Он родился в 1936 году в музыкальной семье: отец играл на скрипке в Нью-Йорском филармоническом оркестре, а мать была пианисткой, получившей образование в Джульярдской школе. Феноменальная одаренность маленького Рабина проявилась еще в 5 лет, когда ему подарили его первую скрипку. В 9 лет он стал заниматься со знаменитым педагогом Иваном Галамяном, который позже назовет Рабина своим самым любимым учеником. Блестящий дебют в Карнеги-Холле в 1950 году, крайне насыщенная концертная жизнь в 50-е годы (тогда же Рабин сделал все свои студийные записи) и постепенный спад в 60-е, который позже приведет к трагедии.
Пожалуй, ранний взлет Майкла Рабина можно сравнить только с достижениями таких вундеркиндов, как Миша Эльман, Яша Хейфец и Иегуди Менухин. Ведущие музыканты тех лет не переставали восхищаться им. Джордж Сэлл назвал его величайшим скрипичным талантом, когда-либо появлявшимся на музыкальном небосклоне в последние три десятилетия. Димитрий Митрополус, активно сотрудничавший с Рабиным, говорил, что у него есть все, чтобы стать крупнейшим музыкантом, "способным дарить огромную радость публике".

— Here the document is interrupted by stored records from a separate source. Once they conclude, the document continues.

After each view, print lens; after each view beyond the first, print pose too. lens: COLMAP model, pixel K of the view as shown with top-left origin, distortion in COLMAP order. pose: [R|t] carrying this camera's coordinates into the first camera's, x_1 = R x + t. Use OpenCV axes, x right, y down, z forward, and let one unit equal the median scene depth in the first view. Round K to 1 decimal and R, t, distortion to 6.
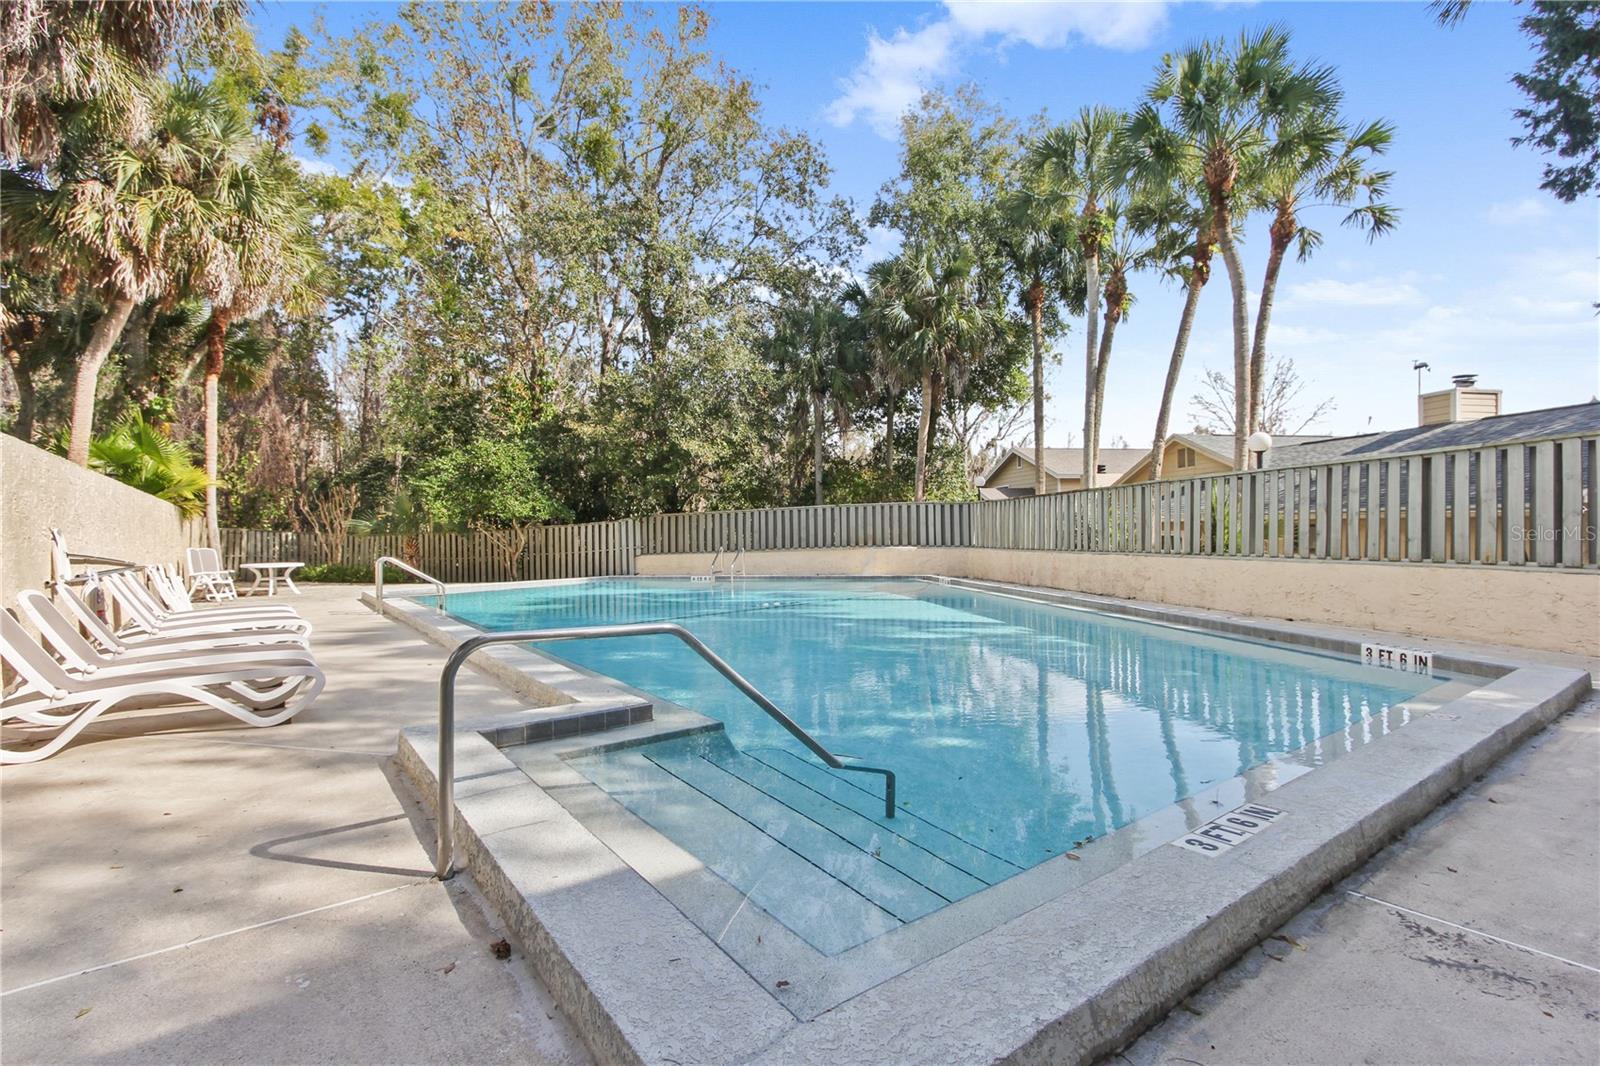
lens RADIAL K [[770.8, 0, 800.9], [0, 770.8, 550.5], [0, 0, 1]] dist [-0.002416, -0.015521]
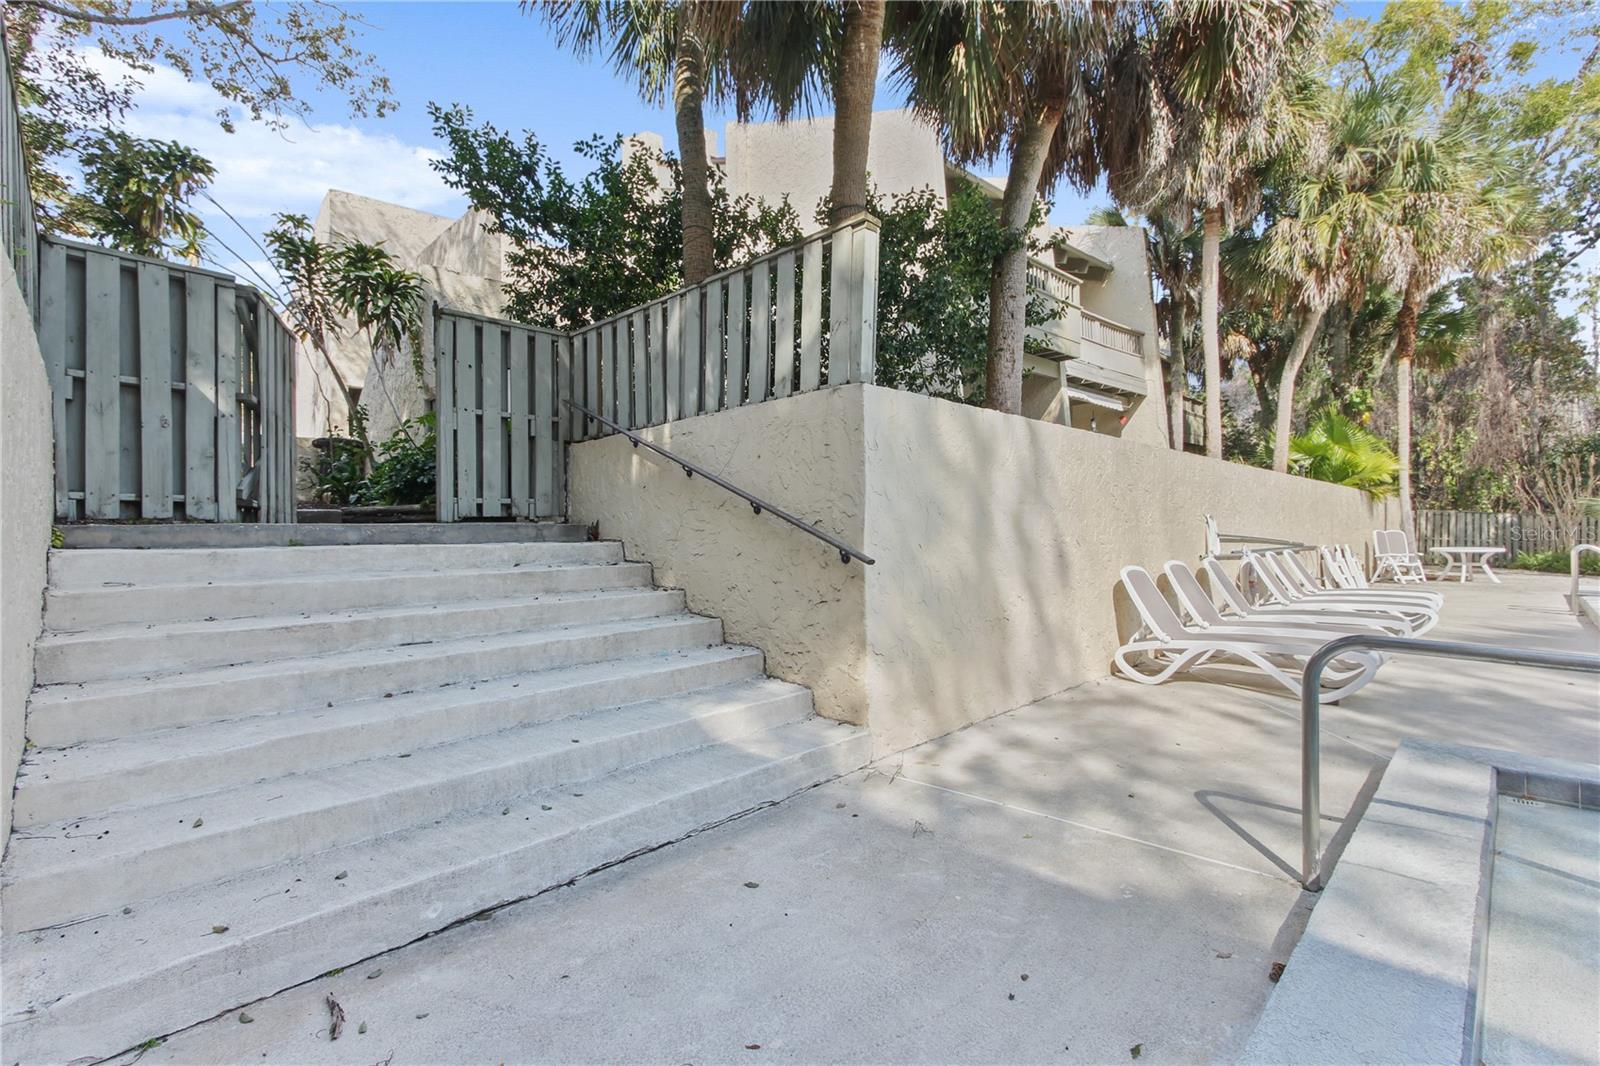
lens RADIAL K [[751.6, 0, 800.0], [0, 751.6, 533.0], [0, 0, 1]] dist [-0.004371, 0.006658]
pose [[0.118536, 0.014360, -0.992846, 0.135287], [-0.010714, 0.999856, 0.013182, -0.004875], [0.992892, 0.009075, 0.118673, 0.099660]]
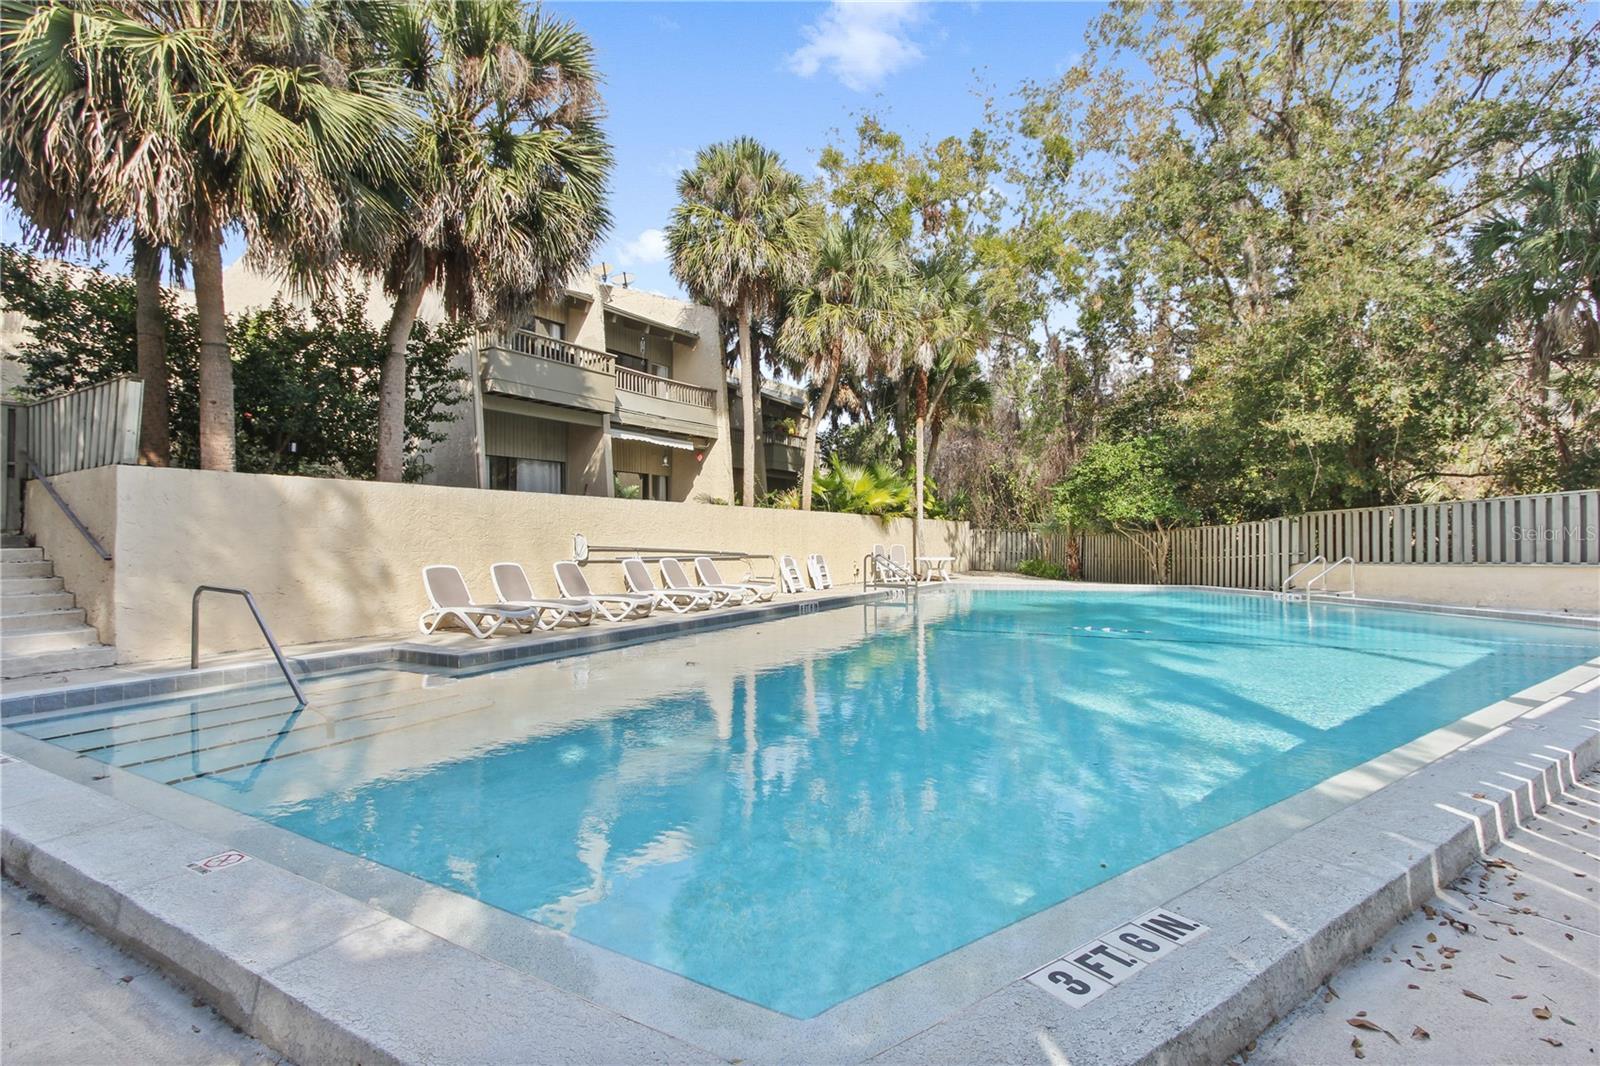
lens RADIAL K [[751.6, 0, 800.0], [0, 751.6, 533.0], [0, 0, 1]] dist [-0.004371, 0.006658]
pose [[0.344201, 0.001924, -0.938894, 0.519125], [-0.021867, 0.999743, -0.005968, -0.015498], [0.938641, 0.022585, 0.344155, 0.420692]]
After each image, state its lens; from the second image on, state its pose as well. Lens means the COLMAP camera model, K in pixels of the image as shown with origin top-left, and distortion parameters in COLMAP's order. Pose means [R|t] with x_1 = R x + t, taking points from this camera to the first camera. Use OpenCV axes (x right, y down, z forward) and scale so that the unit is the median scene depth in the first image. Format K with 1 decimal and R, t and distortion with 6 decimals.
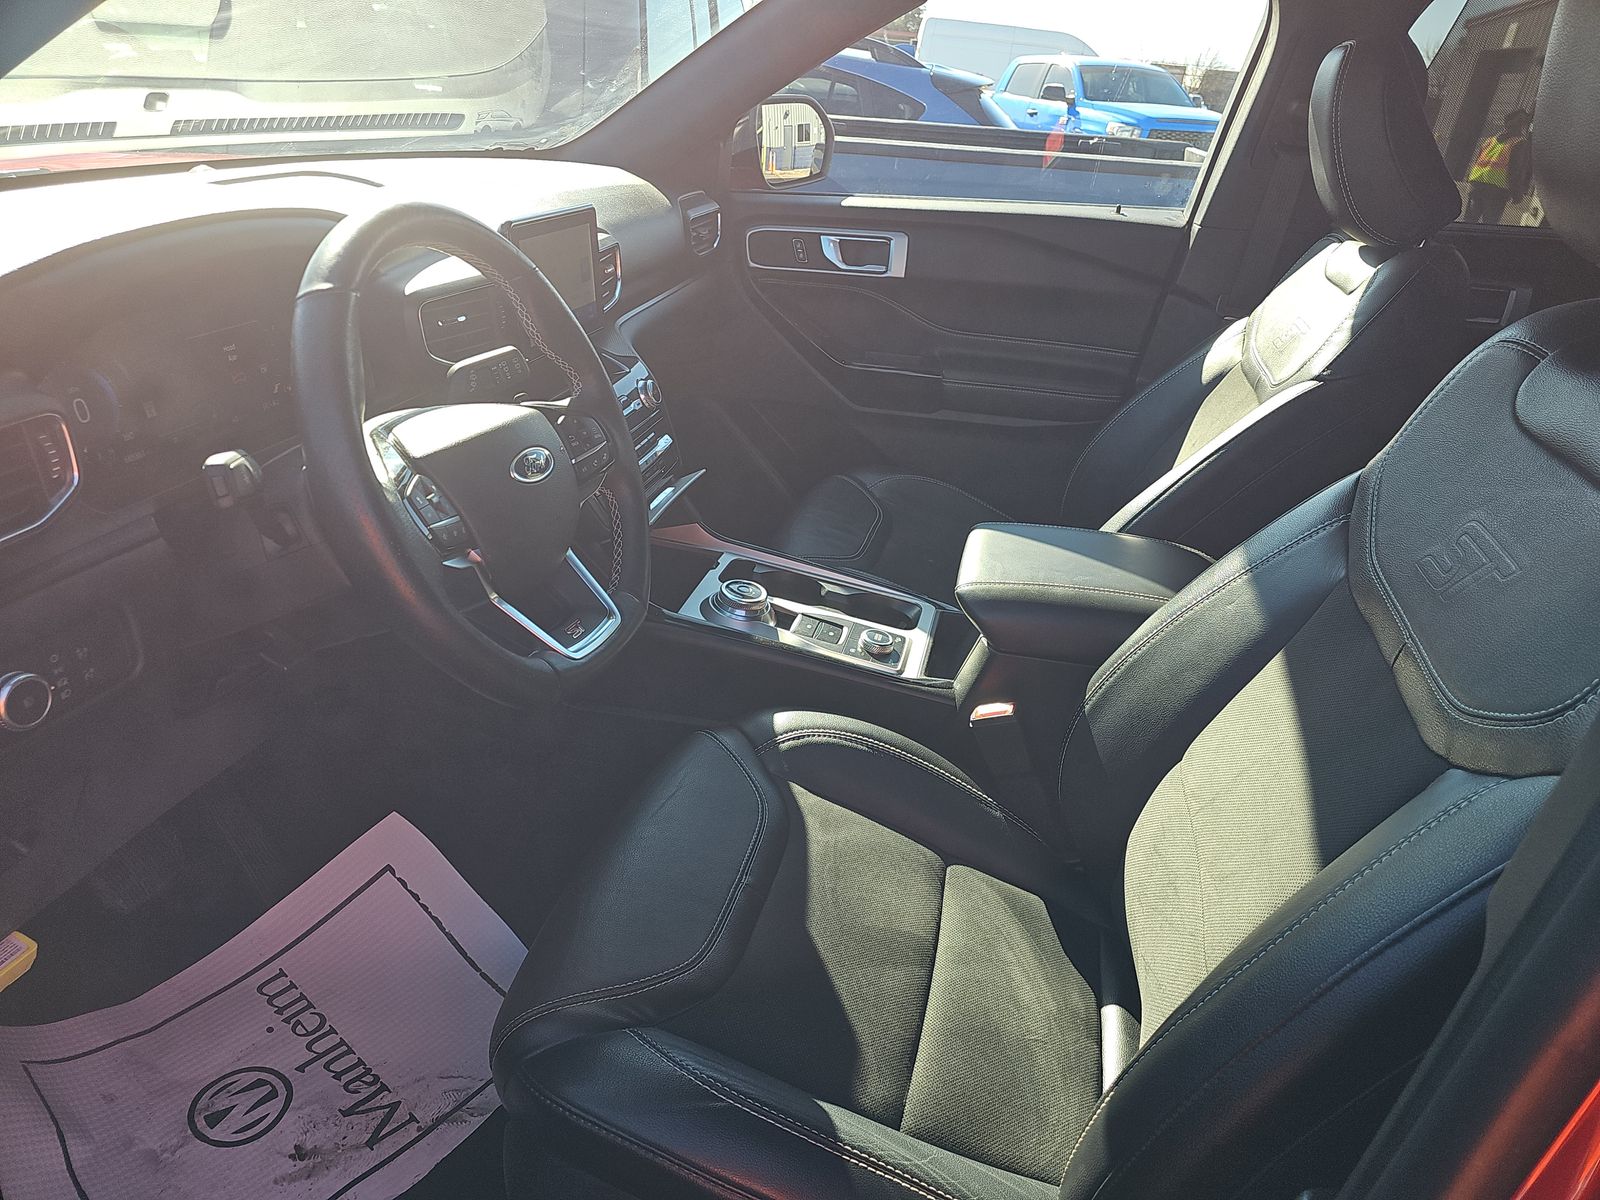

К сожалению, этот прогноз сбылся лишь отчасти. Рабин сумел преодолеть критическую возрастную планку, когда вундеркинд становится взрослым музыкантом, однако тяжелейший график медленно подтачивал его хрупкую психику. Сначала скрипач полностью отказался от звукозаписи, а потом постепенно стал отходить и от концертных выступлений. Блестяще исполнив Второй концерт Венявского в 1961 году в Берлине, в следующем году Рабин играл настолько плохо, что зрители были готовы его освистать. В сентябре 1962 года он в последний момент отменил концерт в Нью-Йорке, потому что был не в состоянии держать скрипку в руках. Злые языки поговаривали, что музыкант употребляет наркотики и алкоголь. Блеснув на концертной сцене еще несколько раз в конце 60-х годов, Рабин умер в своей квартире в 1972 году. Музыкант поскользнулся и ударился головой о стул.
Чем же юный Рабин так поражал своих современников? Конечно же, он был замечательным виртуозом, обладавшим безупречной техникой. Сложнейшие пассажи, в которых остальные испытывали массу трудностей, Рабин играл с недосягаемой для подавляющего большинства легкостью и чистотой. Его скрипке был присущ невероятно объемный, экспрессивный, чувственный звук, который так подходил для исполнения виртуозной романтической музыки, составлявшей основу его репертуара. Хотя многие критики говорили о том, что его игра не отличается достаточной зрелостью, Рабин практически всегда играл так, будто исповедовался перед слушателем. Его в высшей степени открытая, экстравертная манера даже в миниатюрах обнаруживала самую широкую палитру эмоций - экспрессию и мощь вкупе с нежностью, душевной хрупкостью, крайней ранимостью. Пожалуй, квинтэссенцией его стиля можно считать последние записи, сделанные в 1959 и 1960 годах. Во время тех сессией Рабин замечательно играл свои любимые произведения - Второй концерт Венявского, Первый концерт Паганини, "Цыганские напевы" Сарасате. Музыкант был способен поразить даже в избитом "Рондо-Каприччиозо" Сен-Санса, сыграв его с такой искренностью, будто композитор писал это произведение только для него.
Трагедией Рабина, в том числе и его личной, является то, что он толком не попробовал себя в "серьезном" репертуаре. Записанная Восьмая соната Бетховена лишь намекает на то, каким музыкантом он мог бы стать в зрелом возрасте. Сам скрипач признавался, что очень любит музыку Бартока и ценит ее так же, как произведения Баха, Бетховена и Брамса. Однако помнят его прежде всего за исполнения виртуозной романтической музыки. Помнят потому, что в этом нередко юношеском и наивном репертуаре Рабин раскрывался с серьезностью и искренностью зрелого музыканта. И в этом смысле его вряд ли можно считать вундеркиндом.